Mixing and stirring (either with hands or spoons)

Making things with breadcrumbs (make station with egg, flour and breadcrumbs to coat things)

Tearing fruit or vegetables (like herbs, green beans, spinach)


Children 5-7 can tackle slightly trickier tasks, and require slightly less supervision than the very young- have a look at trying:

Grating and cutting using small knives and scissors, and keeping fingers safe

Measuring out ingredients from a recipe

Setting the table for dinner

Greasing and lining cake tins or trays

Children 8-11 are slightly more advanced and can now take part in discussions about what they would like to try making. They could try: 

Planning meals, looking up and following a simple recipe

Fetching ingredients during trips to the supermarket, and at home

Peeling vegetables and opening cans

Whisking, using a balloon whisk or handheld mixer

Using heat on a hob, oven and microwave

Making salads


PPcooking2 jpgOnce children are past age 12, it’s likely they’ll be able to prepare more complex recipes- they’re now old enough to express interest in cooking, or dismiss it as a chore they have to help out with.  They can understand food hygiene, the maths behind adding, multiplying recipes, and the chemical reactions of cooking. Teenagers may want to cook a meal totally on their own, but only you are able to decide if they are sensible enough to know where accidents happen.

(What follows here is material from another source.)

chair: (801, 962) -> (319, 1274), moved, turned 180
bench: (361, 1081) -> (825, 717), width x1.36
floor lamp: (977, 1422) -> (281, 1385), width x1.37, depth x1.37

Finally, teaching cooking is a way to strengthen your family’s cultural identity through food and drink. For those of us living, working and raising families abroad, it can sometimes mean a weaker connection with our home nations; those of us that call this our permanent home may find their own customs getting forgotten. Pass down recipes; make traditions; exchange recipes with your friends and neighbors. Using food as a way to share and strengthen our cultural ties is something everyone can get behind.